■ Fragmento de texto
La cara de los vascos
HACE UNOS AÑOS, la Universidad del País Vasco celebró un acto de recuerdo y homenaje al profesor Tomás y Valiente, asesinado por ETA. Un grupo de no más allá de 25 aberzales se plantó ante la puerta de acceso al salón de actos de la Universidad de modo que los asistentes, injuriados y amenazados a placer, fueron conducidos por unos ertzainas armados hasta los dientes a entrar en el salón por una puerta trasera. Cuando terminó el acto, el comedor de la Universidad había sido destrozado y los coches de algunos participantes en el homenaje aparecieron con las ruedas rajadas. Había en el recinto universitario más ertzainas que aberzales, pero, cruzados de brazos, dejaron hacer: eran vascos, y la regla de oro policial consistía por aquel entonces en que de ninguna manera iban los vascos a romperse la cara con otros vascos.

■ Tarea asignada
Devuelve íntegro y sin ningún cambio el fragmento de texto sobre el homenaje al profesor Tomás y Valiente.

Entradas de datos guardadas:
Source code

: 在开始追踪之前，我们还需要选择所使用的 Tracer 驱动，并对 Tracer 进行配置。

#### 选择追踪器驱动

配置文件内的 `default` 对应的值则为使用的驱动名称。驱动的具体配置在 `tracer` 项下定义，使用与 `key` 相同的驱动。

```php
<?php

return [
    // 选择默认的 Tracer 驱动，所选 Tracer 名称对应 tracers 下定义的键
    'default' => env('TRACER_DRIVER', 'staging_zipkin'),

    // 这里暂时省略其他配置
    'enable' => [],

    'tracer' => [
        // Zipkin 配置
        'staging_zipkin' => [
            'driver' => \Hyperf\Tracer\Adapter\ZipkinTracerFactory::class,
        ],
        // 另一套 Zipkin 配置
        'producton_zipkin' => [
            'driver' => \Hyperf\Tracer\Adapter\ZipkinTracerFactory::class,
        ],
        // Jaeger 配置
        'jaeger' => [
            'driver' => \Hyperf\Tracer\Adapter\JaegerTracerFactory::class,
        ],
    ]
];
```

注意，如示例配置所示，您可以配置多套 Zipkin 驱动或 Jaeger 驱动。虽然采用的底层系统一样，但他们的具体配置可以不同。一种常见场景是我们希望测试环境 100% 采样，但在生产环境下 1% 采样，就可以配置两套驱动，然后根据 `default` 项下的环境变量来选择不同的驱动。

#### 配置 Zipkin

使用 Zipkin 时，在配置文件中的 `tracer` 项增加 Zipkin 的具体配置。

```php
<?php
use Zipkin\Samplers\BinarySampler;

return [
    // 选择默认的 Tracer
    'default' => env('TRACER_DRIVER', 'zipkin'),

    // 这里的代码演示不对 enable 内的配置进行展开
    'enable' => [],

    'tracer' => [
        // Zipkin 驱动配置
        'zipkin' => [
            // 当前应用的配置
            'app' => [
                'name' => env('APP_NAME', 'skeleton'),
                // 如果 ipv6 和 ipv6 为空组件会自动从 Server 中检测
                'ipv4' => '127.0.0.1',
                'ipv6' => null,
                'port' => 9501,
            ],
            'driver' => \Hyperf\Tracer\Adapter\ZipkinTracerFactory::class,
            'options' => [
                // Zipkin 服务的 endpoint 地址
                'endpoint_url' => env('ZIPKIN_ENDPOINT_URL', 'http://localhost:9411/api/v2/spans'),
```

■ Tarea completada
La cara de los vascos
HACE UNOS AÑOS, la Universidad del País Vasco celebró un acto de recuerdo y homenaje al profesor Tomás y Valiente, asesinado por ETA. Un grupo de no más allá de 25 aberzales se plantó ante la puerta de acceso al salón de actos de la Universidad de modo que los asistentes, injuriados y amenazados a placer, fueron conducidos por unos ertzainas armados hasta los dientes a entrar en el salón por una puerta trasera. Cuando terminó el acto, el comedor de la Universidad había sido destrozado y los coches de algunos participantes en el homenaje aparecieron con las ruedas rajadas. Había en el recinto universitario más ertzainas que aberzales, pero, cruzados de brazos, dejaron hacer: eran vascos, y la regla de oro policial consistía por aquel entonces en que de ninguna manera iban los vascos a romperse la cara con otros vascos.